Mr. Pompeo responded that the well-being of detained American citizens was a “top priority” for him.

“I am deeply saddened to learn today the death of U.S. citizen Moustafa Kassem who’d been imprisoned in Egypt,” the State Department’s assistant secretary for Near Eastern affairs, David Schenker, said at a Monday news briefing. “His death in custody was needless, tragic and avoidable.”

The issue of medical negligence in Egyptian prisons came to the fore last June, when Mr. Morsi collapsed in a soundproof cage during a legal hearing and died. Mr. Morsi’s family, who had complained for years about inadequate medical treatment in prison, blamed Mr. el-Sisi for his death.

The death put pressure on the Egyptian authorities to improve conditions in prisons, and in November they led foreign reporters on a stage-managed tour of the Tora prison complex south of Cairo, where many political prisoners are held.

Prisoner advocacy groups say that in reality little has changed.

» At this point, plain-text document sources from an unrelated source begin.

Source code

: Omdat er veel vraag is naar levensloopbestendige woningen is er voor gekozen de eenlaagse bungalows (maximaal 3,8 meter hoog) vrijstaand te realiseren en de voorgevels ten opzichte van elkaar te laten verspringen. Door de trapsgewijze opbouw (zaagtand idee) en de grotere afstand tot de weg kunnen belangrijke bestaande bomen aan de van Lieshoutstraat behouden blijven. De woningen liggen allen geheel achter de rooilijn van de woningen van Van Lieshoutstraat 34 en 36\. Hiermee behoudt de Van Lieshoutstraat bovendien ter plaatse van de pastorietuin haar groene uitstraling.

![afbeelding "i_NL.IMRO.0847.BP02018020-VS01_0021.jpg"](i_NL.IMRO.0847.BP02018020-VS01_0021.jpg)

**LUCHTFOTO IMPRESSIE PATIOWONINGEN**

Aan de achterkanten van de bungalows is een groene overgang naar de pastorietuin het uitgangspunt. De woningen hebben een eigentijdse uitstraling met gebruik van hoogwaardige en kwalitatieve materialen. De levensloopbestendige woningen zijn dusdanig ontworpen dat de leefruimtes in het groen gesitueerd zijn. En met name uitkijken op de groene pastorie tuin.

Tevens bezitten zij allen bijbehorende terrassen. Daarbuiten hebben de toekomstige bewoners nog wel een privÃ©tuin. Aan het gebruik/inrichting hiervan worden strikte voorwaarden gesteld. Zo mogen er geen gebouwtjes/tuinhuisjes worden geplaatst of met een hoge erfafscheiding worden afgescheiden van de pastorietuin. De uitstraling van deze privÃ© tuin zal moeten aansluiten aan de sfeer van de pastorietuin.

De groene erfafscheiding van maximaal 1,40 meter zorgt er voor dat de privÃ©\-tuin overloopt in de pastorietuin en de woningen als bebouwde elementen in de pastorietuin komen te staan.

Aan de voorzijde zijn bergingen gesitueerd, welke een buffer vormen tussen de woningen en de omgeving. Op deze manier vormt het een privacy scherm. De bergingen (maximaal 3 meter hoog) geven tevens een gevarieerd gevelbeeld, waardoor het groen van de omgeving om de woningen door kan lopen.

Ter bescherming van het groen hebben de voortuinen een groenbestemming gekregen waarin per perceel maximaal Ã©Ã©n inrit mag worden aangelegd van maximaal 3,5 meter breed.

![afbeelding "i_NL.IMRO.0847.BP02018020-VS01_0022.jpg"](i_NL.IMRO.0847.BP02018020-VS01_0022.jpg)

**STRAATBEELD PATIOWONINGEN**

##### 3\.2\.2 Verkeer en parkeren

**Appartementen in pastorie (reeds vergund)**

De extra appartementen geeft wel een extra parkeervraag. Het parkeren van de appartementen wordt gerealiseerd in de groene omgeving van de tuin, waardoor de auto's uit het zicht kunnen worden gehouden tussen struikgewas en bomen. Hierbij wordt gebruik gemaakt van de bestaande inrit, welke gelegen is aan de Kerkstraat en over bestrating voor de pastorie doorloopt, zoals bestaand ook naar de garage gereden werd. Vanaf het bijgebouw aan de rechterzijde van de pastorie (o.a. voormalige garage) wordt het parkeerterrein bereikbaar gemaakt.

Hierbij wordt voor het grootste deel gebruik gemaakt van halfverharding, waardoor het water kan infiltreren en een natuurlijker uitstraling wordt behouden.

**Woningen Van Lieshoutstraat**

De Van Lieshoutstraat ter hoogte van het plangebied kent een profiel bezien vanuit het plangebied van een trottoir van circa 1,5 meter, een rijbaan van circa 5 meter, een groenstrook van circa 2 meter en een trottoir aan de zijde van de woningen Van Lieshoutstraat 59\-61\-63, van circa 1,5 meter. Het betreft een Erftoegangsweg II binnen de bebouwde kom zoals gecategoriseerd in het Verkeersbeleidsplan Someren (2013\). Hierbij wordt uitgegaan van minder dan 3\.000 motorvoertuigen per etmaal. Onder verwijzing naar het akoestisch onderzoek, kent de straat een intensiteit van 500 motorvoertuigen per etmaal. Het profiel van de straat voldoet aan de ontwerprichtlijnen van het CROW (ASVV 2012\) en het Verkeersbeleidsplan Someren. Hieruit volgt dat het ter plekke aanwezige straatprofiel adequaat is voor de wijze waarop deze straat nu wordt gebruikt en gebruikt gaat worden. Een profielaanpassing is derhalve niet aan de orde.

In August, Human Rights Watch said that Khaled Hassan, an Egyptian-American limousine driver imprisoned on terrorism charges, had tried to kill himself in his cell.

On Monday, the Egyptian National Action Group, an opposition group, said that over 300 detainees in the maximum security wing of Tora prison had been on hunger strike since Jan. 5, when a 47-year-old inmate died in detention because of inadequate medical care.